Exercise aim: Find the lines of data that contain the string "dimmed", then list them.
======== Information provided
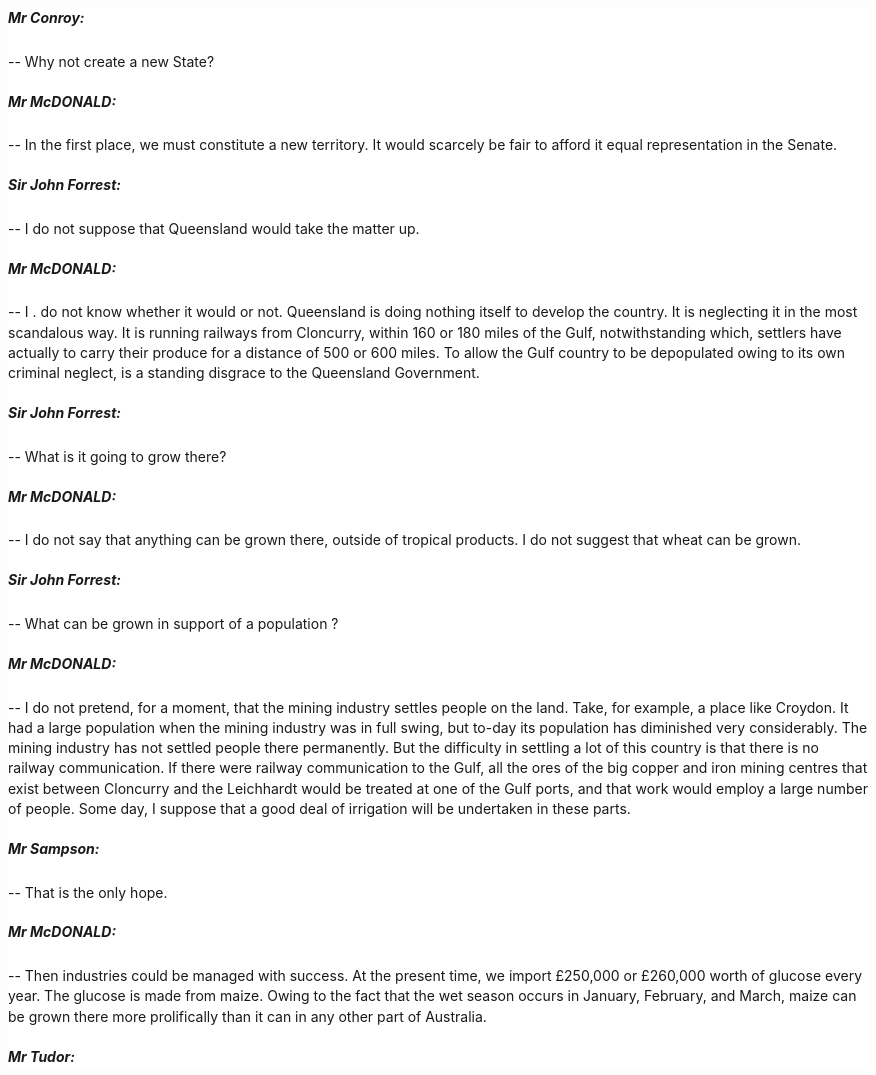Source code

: ##### Mr Conroy:

-- Why not create a new State? 

##### Mr McDONALD:

-- In the first place, we must constitute a new territory. It would scarcely be fair to afford it equal representation in the Senate. 

##### Sir John Forrest:

-- I do not suppose that Queensland would take the matter up. 

##### Mr McDONALD:

-- I . do not know whether it would or not. Queensland is doing nothing itself to develop the country. It is neglecting it in the most scandalous way. It is running railways from Cloncurry, within 160 or 180 miles of the Gulf, notwithstanding which, settlers have actually to carry their produce for a distance of 500 or 600 miles. To allow the Gulf country to be depopulated owing to its own criminal neglect, is a standing disgrace to the Queensland Government. 

##### Sir John Forrest:

-- What is it going to grow there? 

##### Mr McDONALD:

-- I do not say that anything can be grown there, outside of tropical products. I do not suggest that wheat can be grown. 

##### Sir John Forrest:

-- What can be grown in support of a population ? 

##### Mr McDONALD:

-- I do not pretend, for a moment, that the mining industry settles people on the land. Take, for example, a place like Croydon. It had a large population when the mining industry was in full swing, but to-day its population has diminished very considerably. The mining industry has not settled people there permanently. But the difficulty in settling a lot of this country is that there is no railway communication. If there were railway communication to the Gulf, all the ores of the big copper and iron mining centres that exist between Cloncurry and the Leichhardt would be treated at one of the Gulf ports, and that work would employ a large number of people. Some day, I suppose that a good deal of irrigation will be undertaken in these parts. 

##### Mr Sampson:

-- That is the only hope. 

##### Mr McDONALD:

-- Then industries could be managed with success. At the present time, we import £250,000 or £260,000 worth of glucose every year. The glucose is made from maize. Owing to the fact that the wet season occurs in January, February, and March, maize can be grown there more prolifically than it can in any other part of Australia. 

##### Mr Tudor:
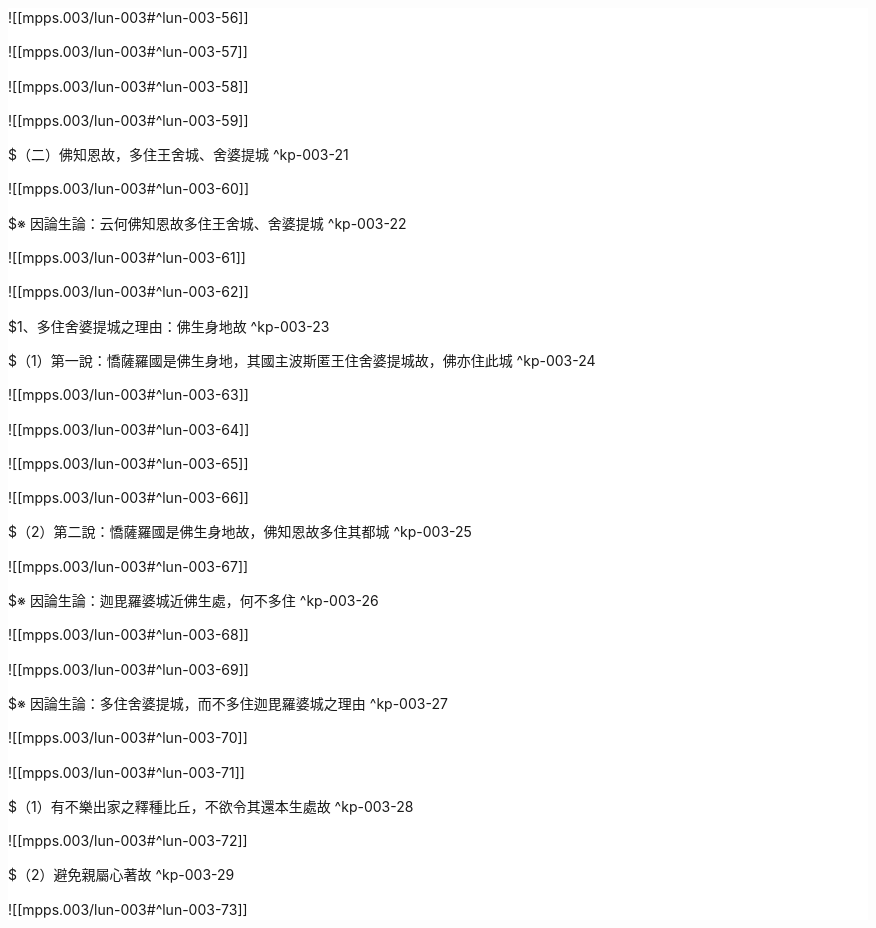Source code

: ![[mpps.003/lun-003#^lun-003-56]]

![[mpps.003/lun-003#^lun-003-57]]

![[mpps.003/lun-003#^lun-003-58]]

![[mpps.003/lun-003#^lun-003-59]]

 $（二）佛知恩故，多住王舍城、舍婆提城 ^kp-003-21

![[mpps.003/lun-003#^lun-003-60]]

 $※ 因論生論：云何佛知恩故多住王舍城、舍婆提城 ^kp-003-22

![[mpps.003/lun-003#^lun-003-61]]

![[mpps.003/lun-003#^lun-003-62]]

 $1、多住舍婆提城之理由：佛生身地故 ^kp-003-23

 $（1）第一說：憍薩羅國是佛生身地，其國主波斯匿王住舍婆提城故，佛亦住此城 ^kp-003-24

![[mpps.003/lun-003#^lun-003-63]]

![[mpps.003/lun-003#^lun-003-64]]

![[mpps.003/lun-003#^lun-003-65]]

![[mpps.003/lun-003#^lun-003-66]]

 $（2）第二說：憍薩羅國是佛生身地故，佛知恩故多住其都城 ^kp-003-25

![[mpps.003/lun-003#^lun-003-67]]

 $※ 因論生論：迦毘羅婆城近佛生處，何不多住 ^kp-003-26

![[mpps.003/lun-003#^lun-003-68]]

![[mpps.003/lun-003#^lun-003-69]]

 $※ 因論生論：多住舍婆提城，而不多住迦毘羅婆城之理由 ^kp-003-27

![[mpps.003/lun-003#^lun-003-70]]

![[mpps.003/lun-003#^lun-003-71]]

 $（1）有不樂出家之釋種比丘，不欲令其還本生處故 ^kp-003-28

![[mpps.003/lun-003#^lun-003-72]]

 $（2）避免親屬心著故 ^kp-003-29

![[mpps.003/lun-003#^lun-003-73]]
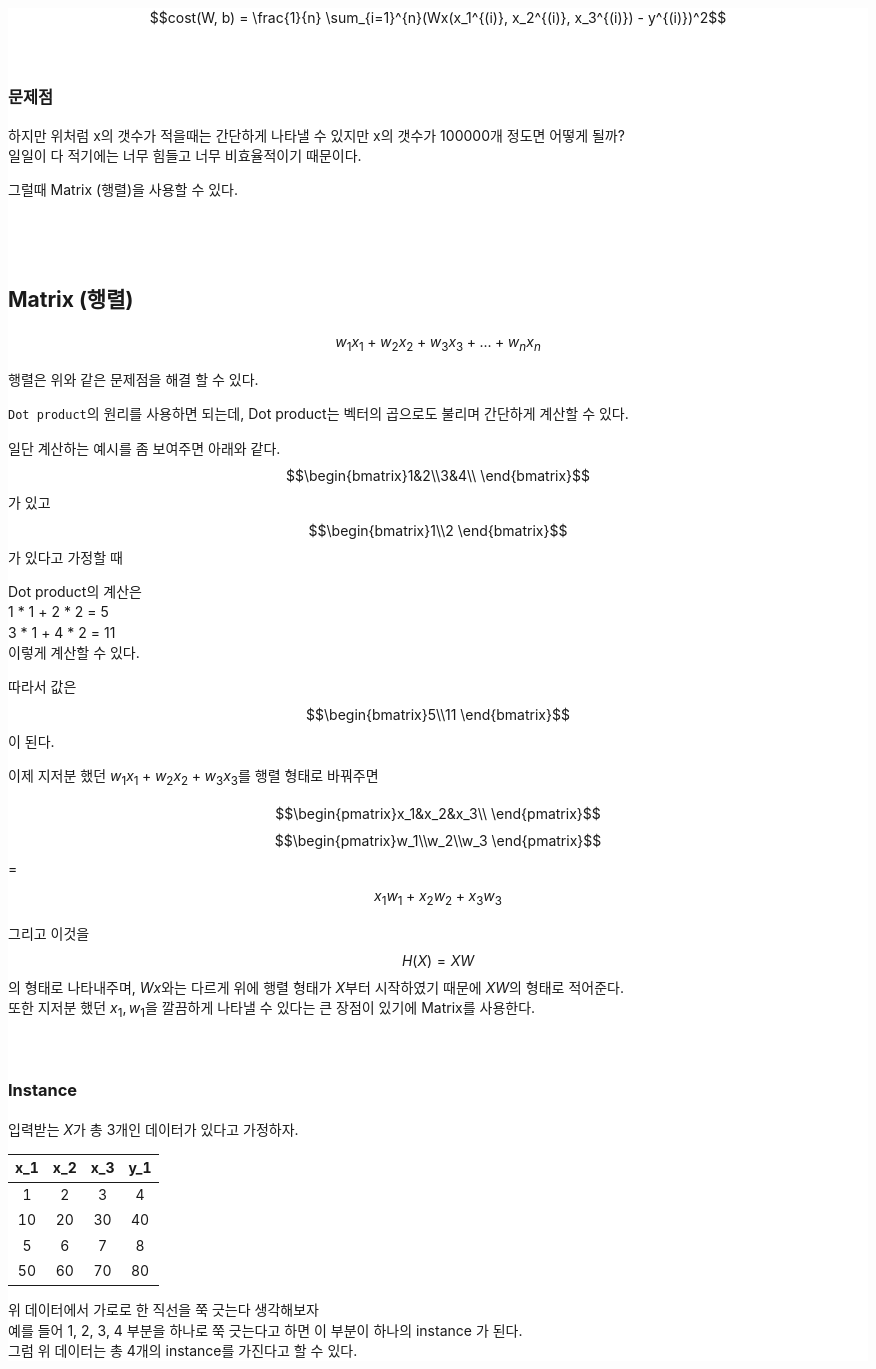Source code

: $$cost(W, b) = \frac{1}{n} \sum_{i=1}^{n}(Wx(x_1^{(i)}, x_2^{(i)}, x_3^{(i)}) - y^{(i)})^2$$ 

<br>

### 문제점 

하지만 위처럼 x의 갯수가 적을때는 간단하게 나타낼 수 있지만 
x의 갯수가 100000개 정도면 어떻게 될까?  
일일이 다 적기에는 너무 힘들고 너무 비효율적이기 때문이다.

그럴때 Matrix (행렬)을 사용할 수 있다.

<br><br>

## Matrix (행렬)

$$w_1x_1 + w_2x_2 + w_3x_3 + ... + w_nx_n$$

행렬은 위와 같은 문제점을 해결 할 수 있다.  

`Dot product`의 원리를 사용하면 되는데, Dot product는 벡터의 곱으로도 불리며 간단하게 계산할 수 있다. 

일단 계산하는 예시를 좀 보여주면 아래와 같다.
$$\begin{bmatrix}1&2\\3&4\\ \end{bmatrix}$$
가 있고 $$\begin{bmatrix}1\\2 \end{bmatrix}$$가 있다고 가정할 때  

Dot product의 계산은   
1 * 1 + 2 * 2 = 5  
3 * 1 + 4 * 2 = 11  
이렇게 계산할 수 있다.

따라서 값은 $$\begin{bmatrix}5\\11 \end{bmatrix}$$ 이 된다.

이제 지저분 했던 $w_1x_1 + w_2x_2 + w_3x_3$를 행렬 형태로 바꿔주면    

$$\begin{pmatrix}x_1&x_2&x_3\\ \end{pmatrix}$$ $$\begin{pmatrix}w_1\\w_2\\w_3 \end{pmatrix}$$ =  $$x_1w_1 + x_2w_2 + x_3w_3$$ 
 
그리고 이것을 $$H(X) = XW$$ 의 형태로 나타내주며, $Wx$와는 다르게 위에 행렬 형태가  $X$부터 시작하였기 때문에 $XW$의 형태로 적어준다.  
또한 지저분 했던 $x_1, w_1$을 깔끔하게 나타낼 수 있다는 큰 장점이 있기에 Matrix를 사용한다.  

<br>

### Instance 

입력받는 $X$가 총 3개인 데이터가 있다고 가정하자.  

|x_1|x_2|x_3|y_1|
|:---:|:---:|:---:|:---:|
|1|2|3|4| 
|10|20|30|40| 
|5|6|7|8| 
|50|60|70|80| 

위 데이터에서 가로로 한 직선을 쭉 긋는다 생각해보자  
예를 들어 1, 2, 3, 4 부분을 하나로 쭉 긋는다고 하면 이 부분이 하나의 instance 가 된다.  
그럼 위 데이터는 총 4개의 instance를 가진다고 할 수 있다.  
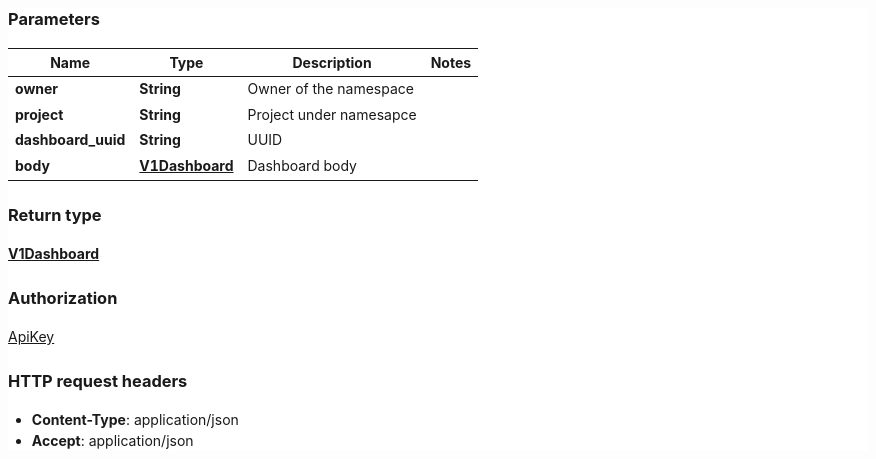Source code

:### Parameters


Name | Type | Description  | Notes
------------- | ------------- | ------------- | -------------
 **owner** | **String**| Owner of the namespace | 
 **project** | **String**| Project under namesapce | 
 **dashboard_uuid** | **String**| UUID | 
 **body** | [**V1Dashboard**](V1Dashboard.md)| Dashboard body | 

### Return type

[**V1Dashboard**](V1Dashboard.md)

### Authorization

[ApiKey](../README.md#ApiKey)

### HTTP request headers

- **Content-Type**: application/json
- **Accept**: application/json

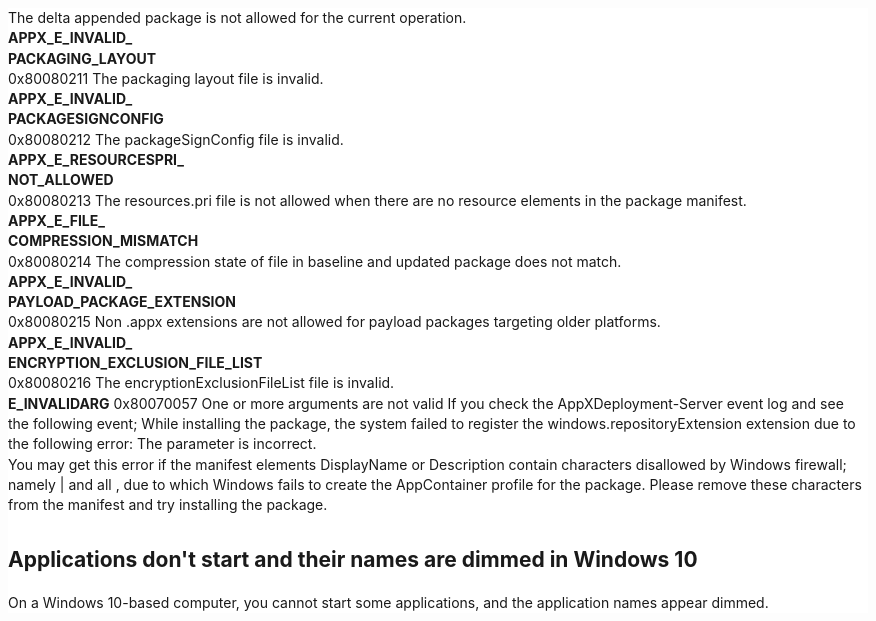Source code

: <td>The delta appended package is not allowed for the current operation.<br/></td>
</tr>
<tr class="odd">
<td><strong>APPX_E_INVALID_</strong><br/> <strong>PACKAGING_LAYOUT</strong><br/></td>
<td>0x80080211</td>
<td>The packaging layout file is invalid.<br/></td>
</tr>
<tr class="even">
<td><strong>APPX_E_INVALID_</strong><br/> <strong>PACKAGESIGNCONFIG</strong><br/></td>
<td>0x80080212</td>
<td>The packageSignConfig file is invalid.<br/></td>
</tr>
<tr class="odd">
<td><strong>APPX_E_RESOURCESPRI_</strong><br/> <strong>NOT_ALLOWED</strong><br/></td>
<td>0x80080213</td>
<td>The resources.pri file is not allowed when there are no resource elements in the package manifest.<br/></td>
</tr>
<tr class="even">
<td><strong>APPX_E_FILE_</strong><br/> <strong>COMPRESSION_MISMATCH</strong><br/></td>
<td>0x80080214</td>
<td>The compression state of file in baseline and updated package does not match.<br/></td>
</tr>
<tr class="odd">
<td><strong>APPX_E_INVALID_</strong><br/> <strong>PAYLOAD_PACKAGE_EXTENSION</strong><br/></td>
<td>0x80080215</td>
<td>Non .appx extensions are not allowed for payload packages targeting older platforms.<br/></td>
</tr>
<tr class="even">
<td><strong>APPX_E_INVALID_</strong><br/> <strong>ENCRYPTION_EXCLUSION_FILE_LIST</strong><br/></td>
<td>0x80080216</td>
<td>The encryptionExclusionFileList file is invalid.<br/></td>
</tr>
<tr class="even">
<td><strong>E_INVALIDARG</strong></td>
<td>0x80070057</td>
<td>One or more arguments are not valid If you check the AppXDeployment-Server event log and see the following event;  While installing the package, the system failed to register the windows.repositoryExtension extension due to the following error: The parameter is incorrect. <br/> You may get this error if the manifest elements DisplayName or Description contain characters disallowed by Windows firewall; namely  |  and  all , due to which Windows fails to create the AppContainer profile for the package. Please remove these characters from the manifest and try installing the package. <br/></td>
</tr>
</tbody>
</table>

## Applications don't start and their names are dimmed in Windows 10

On a Windows 10-based computer, you cannot start some applications, and the application names appear dimmed.
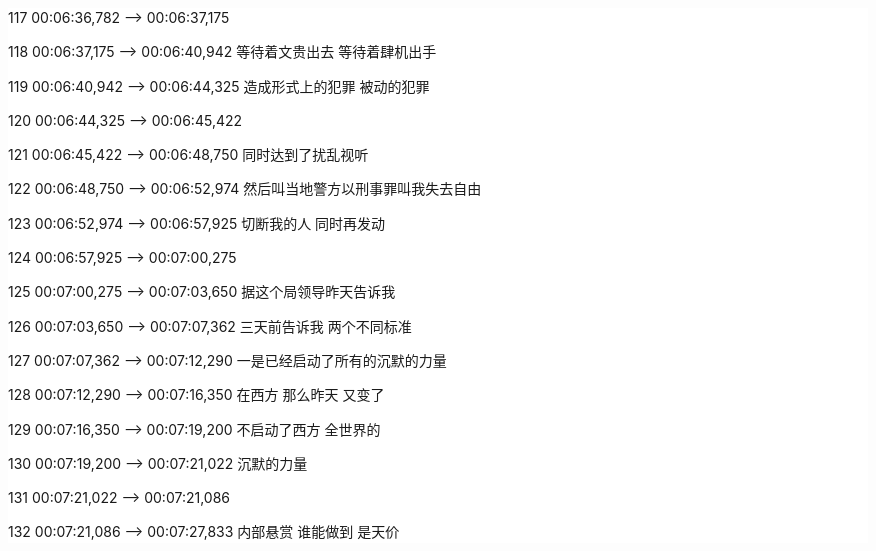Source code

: 117
00:06:36,782 –&gt; 00:06:37,175
 
118
00:06:37,175 –&gt; 00:06:40,942
等待着文贵出去 等待着肆机出手
 
119
00:06:40,942 –&gt; 00:06:44,325
造成形式上的犯罪 被动的犯罪
 
120
00:06:44,325 –&gt; 00:06:45,422
 
121
00:06:45,422 –&gt; 00:06:48,750
同时达到了扰乱视听
 
122
00:06:48,750 –&gt; 00:06:52,974
然后叫当地警方以刑事罪叫我失去自由
 
123
00:06:52,974 –&gt; 00:06:57,925
切断我的人 同时再发动
 
124
00:06:57,925 –&gt; 00:07:00,275
 
125
00:07:00,275 –&gt; 00:07:03,650
据这个局领导昨天告诉我
 
126
00:07:03,650 –&gt; 00:07:07,362
三天前告诉我 两个不同标准
 
127
00:07:07,362 –&gt; 00:07:12,290
一是已经启动了所有的沉默的力量
 
128
00:07:12,290 –&gt; 00:07:16,350
在西方 那么昨天 又变了
 
129
00:07:16,350 –&gt; 00:07:19,200
不启动了西方 全世界的
 
130
00:07:19,200 –&gt; 00:07:21,022
沉默的力量
 
131
00:07:21,022 –&gt; 00:07:21,086
 
132
00:07:21,086 –&gt; 00:07:27,833
内部悬赏 谁能做到 是天价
================
Result of this task:
## Applications don't start and their names are dimmed in Windows 10
On a Windows 10-based computer, you cannot start some applications, and the application names appear dimmed.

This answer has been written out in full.